Supervisor Jean Maszk, Mosinee, said that ATV/UTVs could safely be operated on low volume county roads like CTH X and C, but not on a commercial truck route like CTH N. She called mixing heavy trucks and ATV/UTVs on CTH N “very dangerous.”

She added: “I was a truck driver, so I know what it is like.”

In other board business:

_ Board members passed a resolution authoring Fond du Lac County to sell up to $240 million in bonds to have Bug Tussel Wireless, LLC, Green Bay, upgrade broadband in several Wisconsin counties, including Marathon. The Marathon County project will require up to $25 million.

_ Board members approved a resolution opposing a state mandate that would force counties to use American Rescue Plan Act (ARPA) for housing.
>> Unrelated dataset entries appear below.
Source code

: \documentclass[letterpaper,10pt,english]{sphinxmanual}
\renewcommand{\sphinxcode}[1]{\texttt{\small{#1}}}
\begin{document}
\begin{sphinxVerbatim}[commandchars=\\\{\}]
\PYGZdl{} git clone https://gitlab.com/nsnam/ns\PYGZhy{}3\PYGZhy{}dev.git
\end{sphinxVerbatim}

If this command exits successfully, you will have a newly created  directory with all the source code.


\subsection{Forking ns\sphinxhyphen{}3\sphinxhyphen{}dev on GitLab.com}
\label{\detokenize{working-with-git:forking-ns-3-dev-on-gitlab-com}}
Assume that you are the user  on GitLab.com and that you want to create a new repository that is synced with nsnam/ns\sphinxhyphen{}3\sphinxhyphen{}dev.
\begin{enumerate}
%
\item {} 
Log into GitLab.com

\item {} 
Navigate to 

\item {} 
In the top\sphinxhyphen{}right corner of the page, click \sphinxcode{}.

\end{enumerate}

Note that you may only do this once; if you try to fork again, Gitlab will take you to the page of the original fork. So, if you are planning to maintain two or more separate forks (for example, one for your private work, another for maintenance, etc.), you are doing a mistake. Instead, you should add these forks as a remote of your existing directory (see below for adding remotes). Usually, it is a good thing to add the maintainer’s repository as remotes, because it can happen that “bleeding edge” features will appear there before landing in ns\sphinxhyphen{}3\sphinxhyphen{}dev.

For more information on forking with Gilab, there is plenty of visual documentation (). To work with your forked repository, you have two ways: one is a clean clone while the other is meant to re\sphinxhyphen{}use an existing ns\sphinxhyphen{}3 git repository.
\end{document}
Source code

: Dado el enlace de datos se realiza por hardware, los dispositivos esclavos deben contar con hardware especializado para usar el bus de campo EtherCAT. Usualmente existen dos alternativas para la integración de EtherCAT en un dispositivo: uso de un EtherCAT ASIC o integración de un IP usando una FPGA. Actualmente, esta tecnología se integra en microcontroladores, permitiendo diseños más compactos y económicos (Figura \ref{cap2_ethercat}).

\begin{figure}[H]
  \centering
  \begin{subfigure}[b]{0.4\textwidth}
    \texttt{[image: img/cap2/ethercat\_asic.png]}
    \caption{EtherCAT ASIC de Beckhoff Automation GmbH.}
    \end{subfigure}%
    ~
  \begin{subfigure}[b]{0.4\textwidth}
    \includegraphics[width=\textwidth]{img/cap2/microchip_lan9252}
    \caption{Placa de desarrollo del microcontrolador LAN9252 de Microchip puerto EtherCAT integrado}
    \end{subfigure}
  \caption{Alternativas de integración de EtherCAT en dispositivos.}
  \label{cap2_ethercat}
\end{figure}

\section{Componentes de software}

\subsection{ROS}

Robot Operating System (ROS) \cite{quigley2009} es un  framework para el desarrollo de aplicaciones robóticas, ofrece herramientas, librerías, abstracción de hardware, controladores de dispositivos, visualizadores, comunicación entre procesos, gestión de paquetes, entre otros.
Supervisor John Robinson, Wausau, argued that local officials best knew how to use federal dollars, not the state. “I am tired of Madison always telling us what to do,” he said. “It’s time we send a message to Madison.”

Robinson said public input called for spending ARPA dollars on childcare, broadband and housing.

_ In public participation, Kam Yang, a Hmong man from Wausau, gave a dramatic statement where he said he will move his family out of the county because of ongoing racism, including being fired from a local credit union for no reason.

“Marathon County is so racist,” he declared, saying that he was often told on the street to “go back to your own country.”

Yang, an experienced banker with a business degree from UW- Eau Claire, complained to credit union management about credit union customers who said they would not deal with him because he was “an Asian guy.” Soon after, he was terminated without reason. “It turned my world upside down,” he said.

Yang said it was awful that a credit union would not support a minority employee, especially given the history of credit unions which, in their early years, provided loans to immigrants when conventional banks would not.

Yang said he filed a complaint with the state and now is negotiating a settlement with the credit union.

“I will be moving away and take my family,” he said. “I don’t want my children to experience the same racism I experience.”